**ACTIONS TO TAKE:**
1. Return, word for word, the part of the passage on misalignment propensity that runs from "In network science, misalignment" to "of degree-based rankings.".
2. In one to three sentences, explain why the passage on misalignment propensity says the contention-derived misalignment score is normalized.
3. Continue the passage on misalignment propensity, starting after its final sentence.

**DOCUMENT PASSAGE:**
══════════
Similarly, prompt sensitivity in emergent misalignment (Wyse et al., 6 Jul 2025) demonstrates that small "nudges"—evil framing, authoritative priming, or adversarial context—can induce dramatic increases in misalignment propensity compared to secure or neutral baselines. Empirical rates rise from $\approx10\%$ (no prompt) to $>90\%$ under adversarial prompting.

4. Quantification in Sociotechnical and Multimodal Systems

Quantifying misalignment propensity is also addressed in collective and multimodal settings. In agent groups with conflicting goals, the contention-derived misalignment score (Kierans et al., 2024) is

$P(ma | \Omega, PA) = \sum_{i,j} P(\text{select } ia_1\in \mathcal{G}_i, ia_2\in \mathcal{G}_j) P(\text{conflict}|g_i,g_j)$

which captures probability of disagreement-scaled goal conflict. Normalized, this yields a [0,1] metric suitable for cross-domain comparison.

For multimodal representation learning (Cai et al., 14 Apr 2025), misalignment propensity is operationalized as selection-propensity ( $M_{sel}$ : fraction of omitted semantic variables) and perturbation-propensity ( $M_{pert}$ : fraction of distorted semantics). These dictate what information is recoverable and the impact on transfer/generalization, supporting regularization strategies via controlled misalignment.

5. Principal-Angle Measures in Network Theory

In network science, misalignment propensity is analytically tied to principal angles between degree and eigenvector centrality (Puravankara et al., 18 Dec 2025). For adjacency matrix $A$ , degree vector $d$ , and Perron-eigenvector $v_1$ , propensity is

$\theta_{d,v_1} = \arccos\left( \frac{|\langle d, v_1 \rangle|}{\|d\|_2 \|v_1\|_2} \right)$

Explicit perturbation bounds involving network assortativity, structural interventions, and spectral gap quantify how local structure induces divergence from ideal (low-propensity) conditions. The spectral safety region is defined by bounds on $\theta$ enforcing reliability of degree-based rankings.

6. Structural Confounding and Propensity in Learning-to-Rank

In learning-to-rank contexts, propensity misalignment is defined as the over/under-estimation of examination probabilities due to confounding by relevance, especially under strong logging policies (Luo et al., 2023). Unconfounded estimation via backdoor adjustment corrects $\widehat{P}(e=1|\mathsf{do}(K))$ :

$P(e=1|K=k) \to P(e=1| \mathsf{do}(K=k)) = \sum_x P(e=1|X=x,K=k) P(X=x)$

providing a theoretically unbiased measure of true position propensity.
══════════
[Stored data]
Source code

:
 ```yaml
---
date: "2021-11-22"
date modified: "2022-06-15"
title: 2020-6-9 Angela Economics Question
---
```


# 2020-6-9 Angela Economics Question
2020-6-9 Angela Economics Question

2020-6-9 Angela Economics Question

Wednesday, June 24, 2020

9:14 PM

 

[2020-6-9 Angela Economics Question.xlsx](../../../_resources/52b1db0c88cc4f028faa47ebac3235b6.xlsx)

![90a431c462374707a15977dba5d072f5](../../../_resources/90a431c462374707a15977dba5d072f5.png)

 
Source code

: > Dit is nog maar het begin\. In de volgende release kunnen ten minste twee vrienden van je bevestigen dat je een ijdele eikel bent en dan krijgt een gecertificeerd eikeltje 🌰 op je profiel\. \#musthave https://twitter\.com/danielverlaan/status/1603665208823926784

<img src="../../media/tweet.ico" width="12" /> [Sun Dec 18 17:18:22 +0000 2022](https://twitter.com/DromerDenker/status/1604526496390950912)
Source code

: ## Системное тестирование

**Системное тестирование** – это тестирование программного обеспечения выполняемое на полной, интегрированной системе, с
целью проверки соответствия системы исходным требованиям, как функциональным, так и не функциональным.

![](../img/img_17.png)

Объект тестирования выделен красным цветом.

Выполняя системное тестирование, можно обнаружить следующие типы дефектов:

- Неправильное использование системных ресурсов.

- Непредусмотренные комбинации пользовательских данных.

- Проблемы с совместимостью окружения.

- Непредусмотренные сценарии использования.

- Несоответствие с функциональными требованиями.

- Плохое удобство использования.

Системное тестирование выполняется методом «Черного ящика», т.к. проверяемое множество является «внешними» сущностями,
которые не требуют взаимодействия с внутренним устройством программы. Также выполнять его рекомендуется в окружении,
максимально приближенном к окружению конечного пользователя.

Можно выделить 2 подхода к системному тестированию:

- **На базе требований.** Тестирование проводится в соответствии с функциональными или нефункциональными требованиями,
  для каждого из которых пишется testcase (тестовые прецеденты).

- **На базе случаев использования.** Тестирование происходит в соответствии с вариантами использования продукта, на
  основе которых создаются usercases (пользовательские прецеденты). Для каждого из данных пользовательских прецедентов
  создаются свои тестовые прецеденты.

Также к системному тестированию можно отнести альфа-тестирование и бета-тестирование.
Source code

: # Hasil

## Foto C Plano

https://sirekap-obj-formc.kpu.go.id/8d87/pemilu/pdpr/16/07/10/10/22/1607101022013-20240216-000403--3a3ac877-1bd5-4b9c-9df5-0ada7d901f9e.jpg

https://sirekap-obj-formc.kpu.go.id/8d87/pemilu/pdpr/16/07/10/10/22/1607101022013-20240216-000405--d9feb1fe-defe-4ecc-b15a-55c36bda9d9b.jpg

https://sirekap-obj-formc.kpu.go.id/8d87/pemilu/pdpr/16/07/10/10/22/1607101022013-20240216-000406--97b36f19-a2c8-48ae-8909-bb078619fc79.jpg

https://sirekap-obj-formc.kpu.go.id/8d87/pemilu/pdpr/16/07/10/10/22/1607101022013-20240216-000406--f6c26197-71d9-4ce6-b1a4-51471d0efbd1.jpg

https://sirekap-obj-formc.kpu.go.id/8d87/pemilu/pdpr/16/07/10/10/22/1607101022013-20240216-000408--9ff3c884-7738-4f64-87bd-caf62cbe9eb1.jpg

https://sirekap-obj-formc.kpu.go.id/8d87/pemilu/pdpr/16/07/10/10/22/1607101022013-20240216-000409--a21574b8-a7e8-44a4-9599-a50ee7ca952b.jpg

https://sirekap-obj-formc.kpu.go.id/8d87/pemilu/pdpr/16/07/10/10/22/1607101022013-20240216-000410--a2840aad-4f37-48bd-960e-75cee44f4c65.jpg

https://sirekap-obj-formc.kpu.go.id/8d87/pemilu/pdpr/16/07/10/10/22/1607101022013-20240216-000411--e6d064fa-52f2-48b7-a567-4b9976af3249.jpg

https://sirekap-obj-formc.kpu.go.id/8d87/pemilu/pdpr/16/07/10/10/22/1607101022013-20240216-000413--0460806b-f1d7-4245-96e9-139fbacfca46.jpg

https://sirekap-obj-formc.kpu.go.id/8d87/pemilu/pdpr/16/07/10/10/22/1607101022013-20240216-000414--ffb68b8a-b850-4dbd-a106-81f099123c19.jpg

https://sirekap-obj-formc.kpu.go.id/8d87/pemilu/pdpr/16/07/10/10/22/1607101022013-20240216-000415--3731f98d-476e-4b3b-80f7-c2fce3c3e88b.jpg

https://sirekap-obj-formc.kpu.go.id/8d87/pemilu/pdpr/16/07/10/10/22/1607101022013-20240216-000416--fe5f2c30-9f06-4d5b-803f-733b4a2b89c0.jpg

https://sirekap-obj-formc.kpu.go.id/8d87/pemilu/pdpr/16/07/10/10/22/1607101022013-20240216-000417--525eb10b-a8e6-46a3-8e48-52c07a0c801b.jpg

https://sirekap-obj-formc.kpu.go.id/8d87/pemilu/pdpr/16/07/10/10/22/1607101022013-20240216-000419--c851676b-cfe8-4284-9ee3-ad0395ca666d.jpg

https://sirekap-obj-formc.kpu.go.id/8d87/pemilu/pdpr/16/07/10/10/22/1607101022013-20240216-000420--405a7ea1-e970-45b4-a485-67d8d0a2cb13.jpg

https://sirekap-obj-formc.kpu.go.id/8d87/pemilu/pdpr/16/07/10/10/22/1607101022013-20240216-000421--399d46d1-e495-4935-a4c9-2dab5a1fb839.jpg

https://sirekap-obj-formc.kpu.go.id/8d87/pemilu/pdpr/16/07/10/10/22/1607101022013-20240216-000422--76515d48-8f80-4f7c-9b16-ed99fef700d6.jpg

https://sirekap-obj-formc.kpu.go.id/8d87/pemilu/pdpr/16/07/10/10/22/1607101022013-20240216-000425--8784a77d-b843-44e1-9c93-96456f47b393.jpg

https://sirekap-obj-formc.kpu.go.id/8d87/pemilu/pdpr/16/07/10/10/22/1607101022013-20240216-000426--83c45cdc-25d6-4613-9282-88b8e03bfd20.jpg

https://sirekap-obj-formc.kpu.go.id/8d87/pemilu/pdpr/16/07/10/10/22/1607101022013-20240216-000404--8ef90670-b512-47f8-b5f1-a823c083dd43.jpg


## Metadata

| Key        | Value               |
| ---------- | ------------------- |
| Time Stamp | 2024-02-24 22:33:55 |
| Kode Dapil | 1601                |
══════════
**WRITTEN ANSWERS:**
1.
In network science, misalignment propensity is analytically tied to principal angles between degree and eigenvector centrality (Puravankara et al., 18 Dec 2025). For adjacency matrix $A$ , degree vector $d$ , and Perron-eigenvector $v_1$ , propensity is

$\theta_{d,v_1} = \arccos\left( \frac{|\langle d, v_1 \rangle|}{\|d\|_2 \|v_1\|_2} \right)$

Explicit perturbation bounds involving network assortativity, structural interventions, and spectral gap quantify how local structure induces divergence from ideal (low-propensity) conditions. The spectral safety region is defined by bounds on $\theta$ enforcing reliability of degree-based rankings.

2. Normalizing the contention-derived misalignment score gives a metric on the interval [0,1]. That metric is suitable for cross-domain comparison.

3.
7. Channel Capacity, Information-Theoretic Boundaries, and Bottlenecks

Misalignment propensity is fundamentally bounded by channel capacity in human–AI feedback systems (Cao, 19 Sep 2025). In a two-stage $U\to H\to Y|S$ cascade, the average total capacity $\bar{C}_{tot|S}$ limits information transfer:

$I(U;Y|S)\leq\bar{C}_{tot|S}$

The Fano-packing and PAC-Bayes bounds couple misalignment floors and attainable upper limits directly to $\bar{C}_{tot|S}$ and task complexity $\log M$ . This establishes the principle that increasing labels does not reduce misalignment beyond the channel-imposed floor; richer value systems require proportionally higher capacity to avoid emergent propensity failure modes (sycophancy, reward hacking).

8. Elicitation Protocols and Practical Estimation

Practical elicitation of misalignment propensity involves reconstructing belief hierarchies or behavioral logs through structured queries and scenario design (Guarino et al., 20 Jun 2025, Naik et al., 4 Jun 2025). First-order and higher-order beliefs can be elicited, with violations directly indicating depth and magnitude of misalignment. Aggregated indices provide operational metrics, informing both research and certification.

Misalignment propensity spans structural, behavioral, modal, and information-theoretic domains. It is critical to both formal agenda (hierarchy-based, modal-logic, channel models) and emerging empirical practices (agentic drift, prompt-induced divergence, benchmarked LLM behavior). Scalar metrics, generative diagnostics, and capacity bounds together provide the toolkit for systematic quantification, mitigation, and interface engineering across diverse AI settings.